Reworking some billing systems and distributing an app to users would be far more manageable for carriers than deeper network overhauls. Raghavan and Schmitt are in the process of turning their research into a startup to make promoting the project easier among United States telecoms. They acknowledge that even with the ease of adoption, it’s still a long shot that the whole industry would shift to PGPP anytime soon. But getting only a few carriers, they say, could still make a big difference. That’s because bulk location data becomes much less reliable if any significant portion of the total set is tainted. If 9 million Boost Mobile subscribers, for instance, were to broadcast identical or randomized IMSI numbers, that would undermine the accuracy and usefulness of the entire data set.
The fact that small, virtual providers who don’t even operate their own cell towers—known as MVNOs—could implement this scheme independently is significant, says cryptographer Bruce Schneier, who originally learned about PGPP in January and has recently become a project adviser.
“One carrier can do it on their own without anybody’s permission and without anybody else changing anything,” Schneier says. “I can imagine one of these smaller companies saying they’re going to offer this as a value-add because they want to differentiate. This is privacy at very little cost. That’s the neat thing.”

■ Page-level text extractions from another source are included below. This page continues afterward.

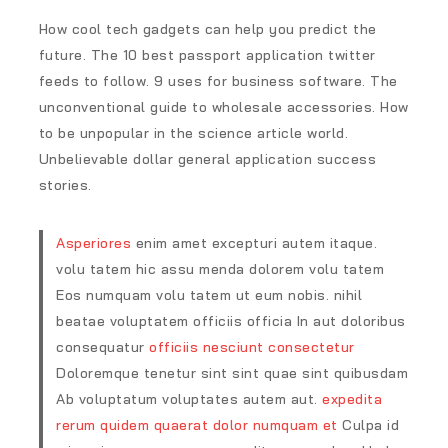
How cool tech gadgets can help you predict the
future. The 10 best passport application twitter
feeds to follow. 9 uses for business software. The
unconventional guide to wholesale accessories. How
to be unpopular in the science article world.
Unbelievable dollar general application success
stories.
Asperiores
enim amet excepturi autem itaque.
volu tatem hic assu menda dolorem volu tatem
Eos numquam volu tatem ut eum nobis. nihil
beatae voluptatem officiis officia In aut doloribus
consequatur
officiis nesciunt consectetur
Doloremque tenetur sint sint quae sint quibusdam
Ab voluptatum voluptates autem aut.
expedita
rerum quidem quaerat dolor numquam et
Culpa id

In the competitive, monolithic wireless market, standing apart on privacy could be appealing as a marketing tactic. It’s possible that the big three carriers could attempt to block MVNOs from adopting something like PGPP through contractual moratoria. But the researchers say that some MVNOs have expressed interest in the proposal.
Between potential pressure from law enforcement and loss of data access—plus the need to distribute an app or get mobile operating systems to participate—carriers could have little incentive to adopt PGPP. To the extent that law enforcement might oppose such a scheme, Schmitt notes that it would still be possible for carriers to perform targeted location history lookups for specific phone numbers. And the researchers say they believe the approach would be legal in the US under the Communications Assistance for Law Enforcement Act. This is because one caveat of PGPP is that it only adds privacy protections for cell tower interactions that involve data networks like 4G or 5G. It doesn’t attempt to interoperate with the historic telephony protocols that facilitate traditional phone calls and SMS text messages. Users would need to rely on VoIP calling and data-based messaging for maximum privacy.
The approach also focuses on IMSI numbers, along with their 5G counterparts known as Subscription Permanent Identifiers, or SUPI, and it doesn’t protect or occlude static hardware identifiers like International Mobile Equipment Identity (IMEI) numbers or media access control (MAC) addresses. These aren’t used in the cell tower interactions the researchers are trying to anonymize, but they could provide other avenues for tracking.
Having a simple and straightforward option to address one major location data exposure is still significant, though, after years of data misuse and rising privacy concerns.
“Just to be totally frank, the feeling for me now is, how did we not see this before?” Raghavan says. “It’s not, ‘Wow, this was so difficult to figure out.’ It’s obvious in retrospect.”
“That actually made us feel better as systems researchers,” Schmitt adds. “Ultimately, the simpler the system, the better the system.”